§ PASSAGE TO READ:
========================================

Basic binary tree manipulation in Rust

Question 1

The goal here is to implement a basic binary tree with values only on leaves, with depth, mirror, and in_order (traversal) operations.

I have not used Rust before.

Some particular questions I have:

In a few places, I'm defining methods by passing self by reference and then matching on its derefenced form. I then have to borrow the fields with ref in the destructuring. Is this the intended form?
Is into_in_order using Vec properly/optimally? (I tried to use just lv.extend(&mut rv) but got an error that that particular method was still under churn and I should wait for "the dust to settle.")
Am I using Boxes correctly? When should I use Boxes vs. * consts?
Why do (*r).mirror() and r.mirror() do the same thing? I would have expected the latter to throw because Boxes don't have a mirror method.
Is there a less verbose alternative to the Branch(Box::new(Branch(...))) syntax?

#[derive(Debug, PartialEq, Clone)]
enum BTree<T> {
 Leaf(T),
 Branch(Box<BTree<T>>, Box<BTree<T>>),
}
impl <T> BTree<T> {
 fn depth(&self) -> i32 {
 match *self {
 BTree::Leaf(_) => 1,
 BTree::Branch(ref l, ref r) =>
 std::cmp::max(l.depth(), r.depth()) + 1,
 }
 }
 fn into_in_order(self) -> Vec<T> {
 match self {
 BTree::Leaf(val) => vec!(val),
 BTree::Branch(l, r) => {
 let mut lv = l.into_in_order();
 let rv = r.into_in_order();
 lv.extend(rv.into_iter());
 lv
 }
 }
 }
}
impl <T : Clone> BTree<T> {
 fn mirror(&self) -> BTree<T> {
 match *self {
 BTree::Leaf(_) => (*self).clone(),
 BTree::Branch(ref l, ref r) =>
 BTree::Branch(Box::new((*r).mirror()), Box::new((*l).mirror())),
 //
 // why does this work?
 // BTree::Branch(Box::new(r.mirror()), Box::new(l.mirror())),
 }
 }
}
#[test]
#[allow(unused_variables)]
fn test_btree_creation() {
 use BTree::*;
 let leaf: BTree<i32> = Leaf(10);
 let branch: BTree<i32> = Branch(Box::new(Leaf(15)), Box::new(Leaf(20)));
 let tree: BTree<i32> = Branch(Box::new(branch.clone()), Box::new(Leaf(30)));
 assert_eq!(branch, branch.clone());
}
#[test]
fn test_btree_depth() {
 use BTree::*;
 assert_eq!(Leaf(10).depth(), 1);
 let branch: BTree<i32> = Branch(Box::new(Leaf(15)), Box::new(Leaf(20)));
 assert_eq!(branch.depth(), 2);
 let tree: BTree<i32> = Branch(Box::new(branch.clone()), Box::new(Leaf(30)));
 assert_eq!(tree.depth(), 3);
 let other_tree: BTree<i32> = Branch(
 Box::new(branch.clone()), Box::new(branch.clone()));
 assert_eq!(other_tree.depth(), 3);
}
#[test]
fn test_btree_mirror() {
 use BTree::*;
 assert_eq!(Leaf(10).mirror(), Leaf(10));
 assert_eq!(
 Branch(Box::new(Leaf(10)), Box::new(Leaf(20))).mirror(),
 Branch(Box::new(Leaf(20)), Box::new(Leaf(10))));
 assert_eq!(
 Branch(
 Box::new(Leaf(10)),
 Box::new(Branch(Box::new(Leaf(20)), Box::new(Leaf(30))))

========================================

§ GIVEN ENTRIES:

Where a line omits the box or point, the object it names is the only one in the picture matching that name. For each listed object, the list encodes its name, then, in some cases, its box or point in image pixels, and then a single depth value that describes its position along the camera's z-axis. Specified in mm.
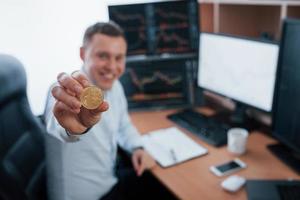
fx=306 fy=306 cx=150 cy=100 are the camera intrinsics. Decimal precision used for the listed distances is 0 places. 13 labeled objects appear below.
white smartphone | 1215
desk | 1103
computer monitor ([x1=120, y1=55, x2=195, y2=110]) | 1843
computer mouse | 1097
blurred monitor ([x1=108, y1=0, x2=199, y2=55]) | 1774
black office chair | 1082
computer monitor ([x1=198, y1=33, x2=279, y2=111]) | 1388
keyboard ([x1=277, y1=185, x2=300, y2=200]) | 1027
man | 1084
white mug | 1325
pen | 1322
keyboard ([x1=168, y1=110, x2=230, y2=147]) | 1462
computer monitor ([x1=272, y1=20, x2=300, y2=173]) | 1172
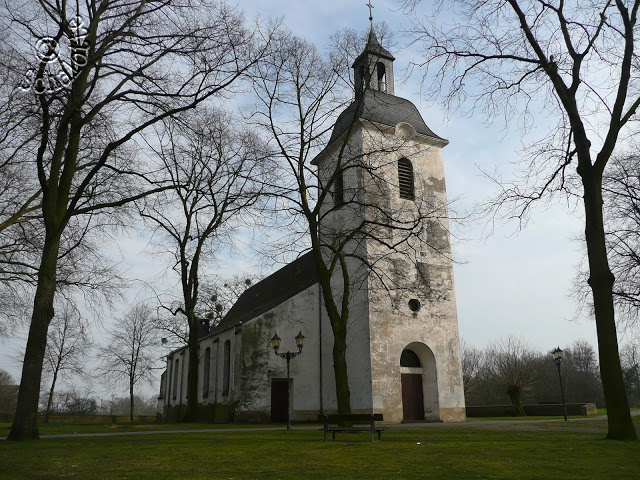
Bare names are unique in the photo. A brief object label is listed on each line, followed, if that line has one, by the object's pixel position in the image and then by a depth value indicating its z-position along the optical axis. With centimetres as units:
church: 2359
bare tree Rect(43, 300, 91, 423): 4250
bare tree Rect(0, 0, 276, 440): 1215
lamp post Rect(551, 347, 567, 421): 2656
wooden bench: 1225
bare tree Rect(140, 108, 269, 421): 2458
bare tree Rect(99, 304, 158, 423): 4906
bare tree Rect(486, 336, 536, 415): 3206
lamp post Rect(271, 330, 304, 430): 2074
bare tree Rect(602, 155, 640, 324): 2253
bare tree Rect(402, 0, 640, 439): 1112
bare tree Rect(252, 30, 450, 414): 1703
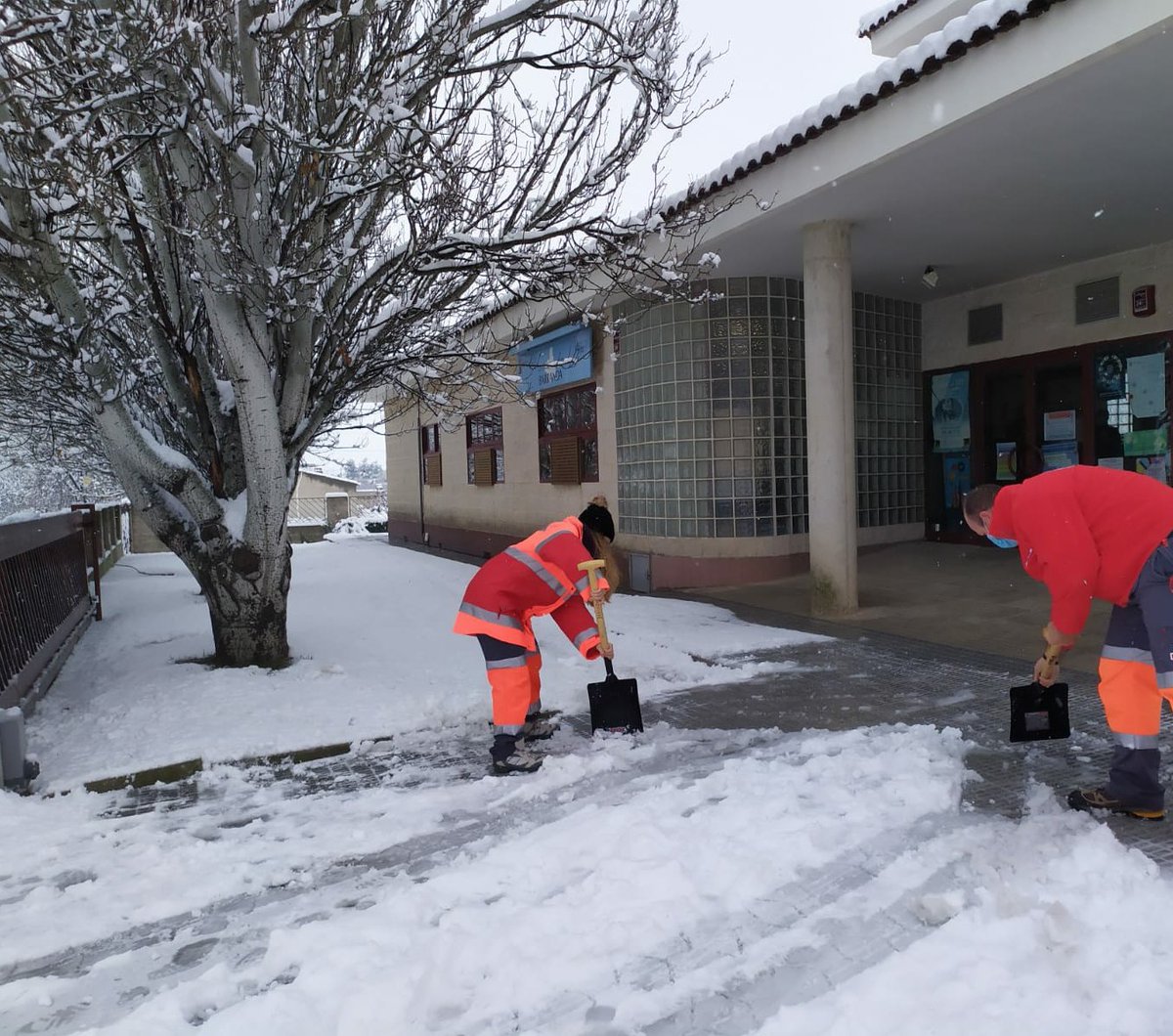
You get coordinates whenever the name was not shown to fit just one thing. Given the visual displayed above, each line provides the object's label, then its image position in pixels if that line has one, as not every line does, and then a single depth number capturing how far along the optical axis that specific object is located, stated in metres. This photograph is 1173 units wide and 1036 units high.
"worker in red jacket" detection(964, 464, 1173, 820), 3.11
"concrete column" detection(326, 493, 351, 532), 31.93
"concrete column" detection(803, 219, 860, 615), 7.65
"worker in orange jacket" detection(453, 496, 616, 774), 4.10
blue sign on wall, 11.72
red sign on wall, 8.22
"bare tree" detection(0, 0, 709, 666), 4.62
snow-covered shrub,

========================================

Restate the stretch of the Rust binary tree post from "Some particular questions" through "the intended form?", changing "destructuring" to "pattern".

Some particular questions I have:

In a few places, I'm defining methods by passing self by reference and then matching on its derefenced form. I then have to borrow the fields with ref in the pattern. Is this the intended form?